L’Amour fou review
By Nathan Lee
L’Amour fou is not about a shy, myopic young man named Yves Saint Laurent who, at the age of 21, inherited one of the defining roles in modern French culture—chief designer for the house of Dior. It is not about how he met and fell in love with Pierre Bergé, and how together they founded their own couture house in 1961; not about their historical innovations in prêt-à-porter; nothing to do with le smoking, safari chic, Mondrian dresses, ethnographic couture. It is not about luxury and lassitude, fame and depression, hanging out with Andy Warhol and hiding out, drug-addled, in Marrakesh.
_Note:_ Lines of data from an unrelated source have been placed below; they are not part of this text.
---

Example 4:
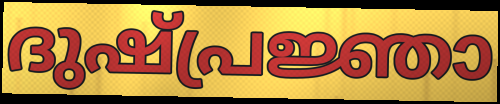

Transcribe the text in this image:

ദുഷ്പ്രജ്ഞാ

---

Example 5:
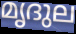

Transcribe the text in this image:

മൃദുലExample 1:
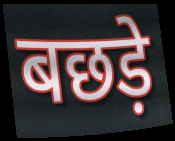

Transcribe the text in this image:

बछड़े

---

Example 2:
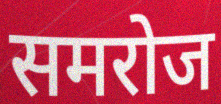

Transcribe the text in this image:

समरोज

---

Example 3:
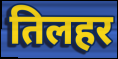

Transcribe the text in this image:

तिलहर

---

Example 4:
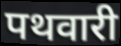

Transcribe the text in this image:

पथवारी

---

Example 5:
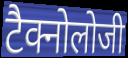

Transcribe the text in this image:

टैक्नोलोजी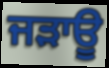
ਜੜਾਊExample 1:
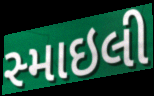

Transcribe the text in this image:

સ્માઇલી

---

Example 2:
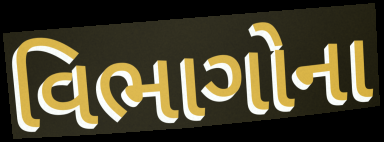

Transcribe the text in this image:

વિભાગોના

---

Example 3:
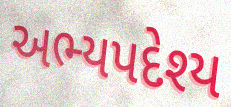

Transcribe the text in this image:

અભ્યપદેશ્ય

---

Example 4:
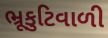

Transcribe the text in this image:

ભ્રૂકુટિવાળી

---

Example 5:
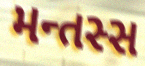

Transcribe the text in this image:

મન્તસ્સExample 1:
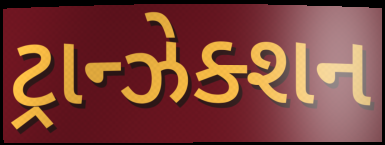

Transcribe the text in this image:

ટ્રાન્ઝેક્શન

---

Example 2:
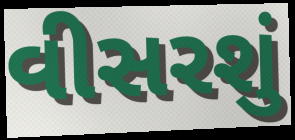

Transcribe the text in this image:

વીસરશું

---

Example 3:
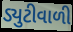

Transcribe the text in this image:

ડ્યુટીવાળી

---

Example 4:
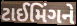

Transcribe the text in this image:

ટાઈમિંગને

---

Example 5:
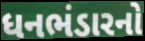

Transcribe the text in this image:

ધનભંડારનો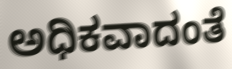
ಅಧಿಕವಾದಂತೆ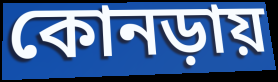
কোনড়ায়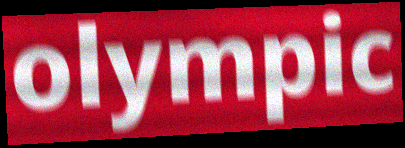
olympicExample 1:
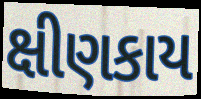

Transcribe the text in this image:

ક્ષીણકાય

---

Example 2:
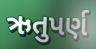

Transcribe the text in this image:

ઋતુપર્ણ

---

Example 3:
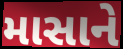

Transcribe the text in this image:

માસાને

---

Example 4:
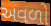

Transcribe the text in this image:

અવળો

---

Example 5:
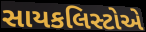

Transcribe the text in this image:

સાયકલિસ્ટોએ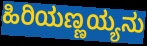
ಹಿರಿಯಣ್ಣಯ್ಯನು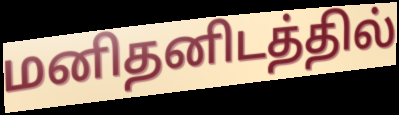
மனிதனிடத்தில்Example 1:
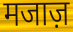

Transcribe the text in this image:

मजाज़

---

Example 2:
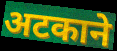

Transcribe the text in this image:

अटकाने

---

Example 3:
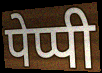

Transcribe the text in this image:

पेप्पी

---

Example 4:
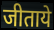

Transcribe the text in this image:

जीताये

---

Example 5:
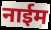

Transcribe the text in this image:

नाईम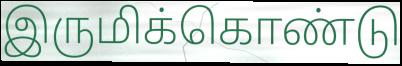
இருமிக்கொண்டுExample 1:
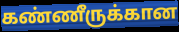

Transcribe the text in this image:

கண்ணீருக்கான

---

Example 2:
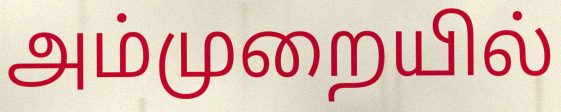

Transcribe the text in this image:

அம்முறையில்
L’Amour fou is not about the death of Saint Laurent in 2008 nor the lavish auction, held at the Grand Palais in Paris in 2009, which offered up (to the highest bidder) a taste of the extraordinary material and imaginative residue of the Laurent-Bergé partnership: Cézannes and Picassos and Mondrians, exquisite furniture and historically significant kitsch, six-figure bric-a-brac, wondrous light fixtures, leopard-skin banquets, Chinese antiquities, Art Deco tchotchkes, rare homoerotica.
Directed with rigorous tact by Pierre Thoretton, L’Amour fou recounts all these things but is unconcerned with speaking of their resonance through any historical, let alone hagiographical, framework. It is devoted, rather, to the calm, thoughtful, and ultimately elusive reflections of M. Bergé on the dismantling of a legacy. David Teboul has already given us a standard biopic in Yves Saint Laurent: His Life and Times—as well as one of the strangest and most beautiful of all documentaries about creative production in Yves Saint Laurent 5 Avenue Marceau 75116 Paris. (The title of which, directly evoking Chantal Akerman’s termite portrait of a Belgian housewife, graphs Teboul’s project: a hard, meticulous stare at the obsessive production of a prêt-à-porter collection inside the hermetic chambers of the YSL atelier.) L’Amour fou belongs less with these films than with Summer Hours, Olivier Assayas’s elegant essay on the affective, indexical, and genealogical intensities of objects passing through time.
Dressed in a soft brown suit, the Légion d’honneur rosette affixed to his lapel, Bergé recalls the first object purchased with Yves: a bird sculpture from West Africa. Next, an arresting pair of Deco vases, followed by a wooden Brancusi from the Galerie Tarica in Paris, carefully dismantled before our eyes and packed away by the staff of Christie’s. Cinematographer Léo Hinstin (a camera assistant on both Summer Hours and 5 Avenue Marceau) tracks thousands of such treasures in their privileged sites: arranged in bedrooms on the Rue de Babylone; scattered on patios in Marrakesh; gracing the shelves of a sunroom in Normandy. This haute Architectural Digestism is undercut by Bergé’s apparent lack of sentimentality and nostalgia, the simplicity of his unburdening—a mask of humility undercut, in turn, by the complexity of feeling which one intuits beneath his eminently poised Gallic reserve.
Everything is shipped to the Grand Palais. The “sale of the century” nets close to half a billion dollars. Overseeing the drama from his private viewing booth, Bergé briefly applauds an especially dramatic sale, then gently folds his hands in self-possession.